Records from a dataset
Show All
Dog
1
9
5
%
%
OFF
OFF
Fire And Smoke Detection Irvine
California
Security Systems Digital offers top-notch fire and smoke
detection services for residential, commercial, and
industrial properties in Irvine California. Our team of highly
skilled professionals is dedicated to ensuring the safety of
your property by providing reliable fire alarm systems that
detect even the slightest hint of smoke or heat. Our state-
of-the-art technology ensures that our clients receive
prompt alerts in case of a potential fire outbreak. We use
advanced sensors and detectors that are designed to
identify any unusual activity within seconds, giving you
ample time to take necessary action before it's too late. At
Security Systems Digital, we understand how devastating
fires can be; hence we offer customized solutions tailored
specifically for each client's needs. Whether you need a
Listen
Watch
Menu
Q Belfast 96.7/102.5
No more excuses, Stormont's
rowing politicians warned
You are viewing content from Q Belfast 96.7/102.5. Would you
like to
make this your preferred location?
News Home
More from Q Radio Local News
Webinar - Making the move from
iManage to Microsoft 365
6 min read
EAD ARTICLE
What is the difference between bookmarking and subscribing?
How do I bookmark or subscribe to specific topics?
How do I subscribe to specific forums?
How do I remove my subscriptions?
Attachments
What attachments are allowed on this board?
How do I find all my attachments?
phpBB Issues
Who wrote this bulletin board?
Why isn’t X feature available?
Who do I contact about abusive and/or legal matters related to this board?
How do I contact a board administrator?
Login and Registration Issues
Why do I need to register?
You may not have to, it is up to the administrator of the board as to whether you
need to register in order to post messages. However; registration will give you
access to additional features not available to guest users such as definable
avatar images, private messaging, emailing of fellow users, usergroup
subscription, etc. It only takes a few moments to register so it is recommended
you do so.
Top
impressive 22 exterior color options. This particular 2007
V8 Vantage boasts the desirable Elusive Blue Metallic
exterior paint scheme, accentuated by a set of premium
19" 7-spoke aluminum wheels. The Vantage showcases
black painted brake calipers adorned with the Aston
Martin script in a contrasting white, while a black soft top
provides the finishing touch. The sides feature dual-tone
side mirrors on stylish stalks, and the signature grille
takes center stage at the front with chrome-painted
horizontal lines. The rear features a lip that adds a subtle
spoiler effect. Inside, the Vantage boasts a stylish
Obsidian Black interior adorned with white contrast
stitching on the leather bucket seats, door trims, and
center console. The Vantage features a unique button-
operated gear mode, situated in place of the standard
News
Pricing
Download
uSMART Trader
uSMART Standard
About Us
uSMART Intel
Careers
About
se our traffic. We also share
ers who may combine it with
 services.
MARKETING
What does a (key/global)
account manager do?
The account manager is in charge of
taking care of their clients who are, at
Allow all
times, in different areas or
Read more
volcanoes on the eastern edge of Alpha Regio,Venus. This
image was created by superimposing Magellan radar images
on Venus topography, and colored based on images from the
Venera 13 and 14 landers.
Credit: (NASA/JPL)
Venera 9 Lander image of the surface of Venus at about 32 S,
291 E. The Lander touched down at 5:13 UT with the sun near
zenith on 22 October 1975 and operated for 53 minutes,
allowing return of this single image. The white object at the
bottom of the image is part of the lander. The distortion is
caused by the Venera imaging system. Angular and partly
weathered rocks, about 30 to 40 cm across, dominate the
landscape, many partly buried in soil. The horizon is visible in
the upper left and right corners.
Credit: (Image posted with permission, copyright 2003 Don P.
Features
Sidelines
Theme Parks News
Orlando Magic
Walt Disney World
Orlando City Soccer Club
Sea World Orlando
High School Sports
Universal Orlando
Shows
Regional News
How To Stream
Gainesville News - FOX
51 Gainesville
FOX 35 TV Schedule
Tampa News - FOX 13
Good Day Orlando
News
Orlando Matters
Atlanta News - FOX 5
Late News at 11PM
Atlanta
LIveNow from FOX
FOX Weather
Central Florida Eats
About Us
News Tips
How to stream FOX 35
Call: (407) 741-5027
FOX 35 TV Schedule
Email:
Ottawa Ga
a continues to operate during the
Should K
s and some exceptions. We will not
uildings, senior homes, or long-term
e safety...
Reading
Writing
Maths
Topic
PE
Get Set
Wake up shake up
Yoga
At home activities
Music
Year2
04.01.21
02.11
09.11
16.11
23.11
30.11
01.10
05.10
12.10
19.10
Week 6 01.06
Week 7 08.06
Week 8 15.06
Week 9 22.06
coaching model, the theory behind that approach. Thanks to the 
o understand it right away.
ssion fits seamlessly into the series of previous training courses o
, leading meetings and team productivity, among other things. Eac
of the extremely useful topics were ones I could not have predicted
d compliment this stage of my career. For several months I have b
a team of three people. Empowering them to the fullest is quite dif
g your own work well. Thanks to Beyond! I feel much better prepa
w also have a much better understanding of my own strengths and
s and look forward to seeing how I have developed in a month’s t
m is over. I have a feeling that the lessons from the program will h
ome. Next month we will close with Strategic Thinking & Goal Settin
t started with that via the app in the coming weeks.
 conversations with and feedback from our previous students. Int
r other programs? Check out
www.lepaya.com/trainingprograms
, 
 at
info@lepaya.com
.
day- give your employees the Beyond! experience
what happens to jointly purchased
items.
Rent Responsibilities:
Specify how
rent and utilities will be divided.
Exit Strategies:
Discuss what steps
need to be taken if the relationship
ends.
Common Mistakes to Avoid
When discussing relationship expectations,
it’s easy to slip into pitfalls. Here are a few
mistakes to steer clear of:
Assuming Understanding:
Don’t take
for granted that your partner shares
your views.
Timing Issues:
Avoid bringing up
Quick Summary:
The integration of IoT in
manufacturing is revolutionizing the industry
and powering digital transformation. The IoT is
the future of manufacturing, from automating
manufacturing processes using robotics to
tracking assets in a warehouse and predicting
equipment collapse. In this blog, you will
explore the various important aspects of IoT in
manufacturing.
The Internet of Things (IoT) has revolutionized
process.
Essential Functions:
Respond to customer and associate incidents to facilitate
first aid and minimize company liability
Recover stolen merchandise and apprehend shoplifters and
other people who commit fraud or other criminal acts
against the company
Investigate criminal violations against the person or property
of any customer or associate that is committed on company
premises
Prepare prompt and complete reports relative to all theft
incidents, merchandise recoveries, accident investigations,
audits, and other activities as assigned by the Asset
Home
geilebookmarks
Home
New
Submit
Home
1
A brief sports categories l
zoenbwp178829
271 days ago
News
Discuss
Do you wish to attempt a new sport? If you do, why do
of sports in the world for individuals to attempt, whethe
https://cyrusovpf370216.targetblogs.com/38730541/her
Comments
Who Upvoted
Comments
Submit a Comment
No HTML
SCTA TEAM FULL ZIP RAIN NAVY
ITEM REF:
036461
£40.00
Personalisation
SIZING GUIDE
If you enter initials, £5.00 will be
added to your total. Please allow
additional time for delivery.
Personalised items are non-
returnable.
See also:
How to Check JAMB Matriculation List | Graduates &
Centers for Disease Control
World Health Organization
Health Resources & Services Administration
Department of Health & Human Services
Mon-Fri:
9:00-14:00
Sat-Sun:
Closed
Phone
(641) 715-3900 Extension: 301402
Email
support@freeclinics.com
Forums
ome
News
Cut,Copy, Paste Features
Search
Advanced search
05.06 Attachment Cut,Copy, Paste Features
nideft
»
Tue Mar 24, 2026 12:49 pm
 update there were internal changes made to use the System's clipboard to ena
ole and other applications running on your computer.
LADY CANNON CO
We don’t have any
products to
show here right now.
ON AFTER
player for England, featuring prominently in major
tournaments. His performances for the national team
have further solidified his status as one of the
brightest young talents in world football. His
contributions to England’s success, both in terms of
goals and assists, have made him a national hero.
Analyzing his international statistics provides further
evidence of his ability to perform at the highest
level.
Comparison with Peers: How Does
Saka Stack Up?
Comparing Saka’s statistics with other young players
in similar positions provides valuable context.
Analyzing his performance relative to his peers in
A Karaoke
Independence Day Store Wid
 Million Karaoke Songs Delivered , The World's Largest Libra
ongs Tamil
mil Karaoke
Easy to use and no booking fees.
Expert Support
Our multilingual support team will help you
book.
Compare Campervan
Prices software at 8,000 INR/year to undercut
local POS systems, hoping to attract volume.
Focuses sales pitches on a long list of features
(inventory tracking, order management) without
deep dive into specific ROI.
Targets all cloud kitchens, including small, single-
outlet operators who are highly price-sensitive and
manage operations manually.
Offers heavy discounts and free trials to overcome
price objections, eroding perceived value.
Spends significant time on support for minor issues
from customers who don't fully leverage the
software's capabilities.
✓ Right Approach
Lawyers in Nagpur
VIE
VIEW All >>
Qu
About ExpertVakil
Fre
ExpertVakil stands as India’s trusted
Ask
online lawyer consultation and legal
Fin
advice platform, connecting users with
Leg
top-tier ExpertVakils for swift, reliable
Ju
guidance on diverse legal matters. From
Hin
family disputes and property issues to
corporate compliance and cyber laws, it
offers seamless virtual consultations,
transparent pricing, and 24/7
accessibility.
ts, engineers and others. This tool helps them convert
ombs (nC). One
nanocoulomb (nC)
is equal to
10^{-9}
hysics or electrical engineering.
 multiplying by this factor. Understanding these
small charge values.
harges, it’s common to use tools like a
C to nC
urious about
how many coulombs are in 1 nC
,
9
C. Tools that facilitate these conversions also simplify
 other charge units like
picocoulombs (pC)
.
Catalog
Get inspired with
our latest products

PROBLEM STATEMENT — Copy out the lines from the start of the records through the line containing "No more excuses, Stormont's", swapping "technology" for "equipment" and keeping everything else the same.

TASK SOLUTION —
Show All
Dog
1
9
5
%
%
OFF
OFF
Fire And Smoke Detection Irvine
California
Security Systems Digital offers top-notch fire and smoke
detection services for residential, commercial, and
industrial properties in Irvine California. Our team of highly
skilled professionals is dedicated to ensuring the safety of
your property by providing reliable fire alarm systems that
detect even the slightest hint of smoke or heat. Our state-
of-the-art equipment ensures that our clients receive
prompt alerts in case of a potential fire outbreak. We use
advanced sensors and detectors that are designed to
identify any unusual activity within seconds, giving you
ample time to take necessary action before it's too late. At
Security Systems Digital, we understand how devastating
fires can be; hence we offer customized solutions tailored
specifically for each client's needs. Whether you need a
Listen
Watch
Menu
Q Belfast 96.7/102.5
No more excuses, Stormont's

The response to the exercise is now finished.